Exercise prompt: Print every line of the data below verbatim, preserving the original order and line breaks.

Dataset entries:
.....
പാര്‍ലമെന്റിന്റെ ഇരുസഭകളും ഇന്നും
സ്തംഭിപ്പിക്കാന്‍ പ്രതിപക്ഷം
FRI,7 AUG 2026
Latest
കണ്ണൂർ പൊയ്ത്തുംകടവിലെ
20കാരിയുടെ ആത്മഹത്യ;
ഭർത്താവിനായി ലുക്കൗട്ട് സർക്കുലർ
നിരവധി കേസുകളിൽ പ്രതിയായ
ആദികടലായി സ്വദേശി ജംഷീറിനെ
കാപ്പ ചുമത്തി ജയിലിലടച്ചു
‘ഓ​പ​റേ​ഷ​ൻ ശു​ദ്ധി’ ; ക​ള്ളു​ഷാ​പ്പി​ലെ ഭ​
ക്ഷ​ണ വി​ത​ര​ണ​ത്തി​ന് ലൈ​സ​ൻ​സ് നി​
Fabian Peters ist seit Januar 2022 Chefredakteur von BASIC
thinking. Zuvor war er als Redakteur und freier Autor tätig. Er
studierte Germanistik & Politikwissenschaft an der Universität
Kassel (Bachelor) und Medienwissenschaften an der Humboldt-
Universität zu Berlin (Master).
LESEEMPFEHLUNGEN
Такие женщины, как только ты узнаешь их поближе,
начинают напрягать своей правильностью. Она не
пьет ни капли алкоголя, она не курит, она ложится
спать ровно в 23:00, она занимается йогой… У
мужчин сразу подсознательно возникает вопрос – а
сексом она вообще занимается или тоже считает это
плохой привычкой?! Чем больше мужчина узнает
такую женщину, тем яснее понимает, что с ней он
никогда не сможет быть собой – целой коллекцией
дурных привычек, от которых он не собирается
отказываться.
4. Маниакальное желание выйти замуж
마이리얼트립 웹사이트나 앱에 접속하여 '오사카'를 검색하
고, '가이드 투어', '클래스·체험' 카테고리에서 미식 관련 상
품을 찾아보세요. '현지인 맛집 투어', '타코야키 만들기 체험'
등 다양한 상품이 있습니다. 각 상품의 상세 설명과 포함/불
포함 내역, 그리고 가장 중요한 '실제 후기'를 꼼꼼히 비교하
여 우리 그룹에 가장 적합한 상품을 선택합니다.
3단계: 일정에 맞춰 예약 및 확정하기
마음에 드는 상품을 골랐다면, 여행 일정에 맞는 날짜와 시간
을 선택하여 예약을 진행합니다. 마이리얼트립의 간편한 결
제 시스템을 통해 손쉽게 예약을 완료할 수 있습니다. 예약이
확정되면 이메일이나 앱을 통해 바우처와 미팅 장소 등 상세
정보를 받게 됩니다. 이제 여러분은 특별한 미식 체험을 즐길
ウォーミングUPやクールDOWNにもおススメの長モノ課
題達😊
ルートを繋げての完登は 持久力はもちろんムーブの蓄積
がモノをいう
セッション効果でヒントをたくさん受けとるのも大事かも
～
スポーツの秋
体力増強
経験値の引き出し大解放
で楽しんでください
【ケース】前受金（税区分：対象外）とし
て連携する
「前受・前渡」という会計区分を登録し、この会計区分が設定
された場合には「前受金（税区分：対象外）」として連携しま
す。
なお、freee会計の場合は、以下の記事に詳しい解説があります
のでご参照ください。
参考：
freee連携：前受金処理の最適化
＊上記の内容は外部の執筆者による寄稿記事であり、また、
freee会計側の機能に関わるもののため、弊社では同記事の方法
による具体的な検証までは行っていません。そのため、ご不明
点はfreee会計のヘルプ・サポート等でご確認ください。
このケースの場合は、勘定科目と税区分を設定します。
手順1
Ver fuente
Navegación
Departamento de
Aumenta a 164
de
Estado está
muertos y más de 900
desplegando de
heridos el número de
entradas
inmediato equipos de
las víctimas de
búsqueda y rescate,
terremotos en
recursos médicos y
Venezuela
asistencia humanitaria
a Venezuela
.....
Exercise response:
പാര്‍ലമെന്റിന്റെ ഇരുസഭകളും ഇന്നും
സ്തംഭിപ്പിക്കാന്‍ പ്രതിപക്ഷം
FRI,7 AUG 2026
Latest
കണ്ണൂർ പൊയ്ത്തുംകടവിലെ
20കാരിയുടെ ആത്മഹത്യ;
ഭർത്താവിനായി ലുക്കൗട്ട് സർക്കുലർ
നിരവധി കേസുകളിൽ പ്രതിയായ
ആദികടലായി സ്വദേശി ജംഷീറിനെ
കാപ്പ ചുമത്തി ജയിലിലടച്ചു
‘ഓ​പ​റേ​ഷ​ൻ ശു​ദ്ധി’ ; ക​ള്ളു​ഷാ​പ്പി​ലെ ഭ​
ക്ഷ​ണ വി​ത​ര​ണ​ത്തി​ന് ലൈ​സ​ൻ​സ് നി​
Fabian Peters ist seit Januar 2022 Chefredakteur von BASIC
thinking. Zuvor war er als Redakteur und freier Autor tätig. Er
studierte Germanistik & Politikwissenschaft an der Universität
Kassel (Bachelor) und Medienwissenschaften an der Humboldt-
Universität zu Berlin (Master).
LESEEMPFEHLUNGEN
Такие женщины, как только ты узнаешь их поближе,
начинают напрягать своей правильностью. Она не
пьет ни капли алкоголя, она не курит, она ложится
спать ровно в 23:00, она занимается йогой… У
мужчин сразу подсознательно возникает вопрос – а
сексом она вообще занимается или тоже считает это
плохой привычкой?! Чем больше мужчина узнает
такую женщину, тем яснее понимает, что с ней он
никогда не сможет быть собой – целой коллекцией
дурных привычек, от которых он не собирается
отказываться.
4. Маниакальное желание выйти замуж
마이리얼트립 웹사이트나 앱에 접속하여 '오사카'를 검색하
고, '가이드 투어', '클래스·체험' 카테고리에서 미식 관련 상
품을 찾아보세요. '현지인 맛집 투어', '타코야키 만들기 체험'
등 다양한 상품이 있습니다. 각 상품의 상세 설명과 포함/불
포함 내역, 그리고 가장 중요한 '실제 후기'를 꼼꼼히 비교하
여 우리 그룹에 가장 적합한 상품을 선택합니다.
3단계: 일정에 맞춰 예약 및 확정하기
마음에 드는 상품을 골랐다면, 여행 일정에 맞는 날짜와 시간
을 선택하여 예약을 진행합니다. 마이리얼트립의 간편한 결
제 시스템을 통해 손쉽게 예약을 완료할 수 있습니다. 예약이
확정되면 이메일이나 앱을 통해 바우처와 미팅 장소 등 상세
정보를 받게 됩니다. 이제 여러분은 특별한 미식 체험을 즐길
ウォーミングUPやクールDOWNにもおススメの長モノ課
題達😊
ルートを繋げての完登は 持久力はもちろんムーブの蓄積
がモノをいう
セッション効果でヒントをたくさん受けとるのも大事かも
～
スポーツの秋
体力増強
経験値の引き出し大解放
で楽しんでください
【ケース】前受金（税区分：対象外）とし
て連携する
「前受・前渡」という会計区分を登録し、この会計区分が設定
された場合には「前受金（税区分：対象外）」として連携しま
す。
なお、freee会計の場合は、以下の記事に詳しい解説があります
のでご参照ください。
参考：
freee連携：前受金処理の最適化
＊上記の内容は外部の執筆者による寄稿記事であり、また、
freee会計側の機能に関わるもののため、弊社では同記事の方法
による具体的な検証までは行っていません。そのため、ご不明
点はfreee会計のヘルプ・サポート等でご確認ください。
このケースの場合は、勘定科目と税区分を設定します。
手順1
Ver fuente
Navegación
Departamento de
Aumenta a 164
de
Estado está
muertos y más de 900
desplegando de
heridos el número de
entradas
inmediato equipos de
las víctimas de
búsqueda y rescate,
terremotos en
recursos médicos y
Venezuela
asistencia humanitaria
a Venezuela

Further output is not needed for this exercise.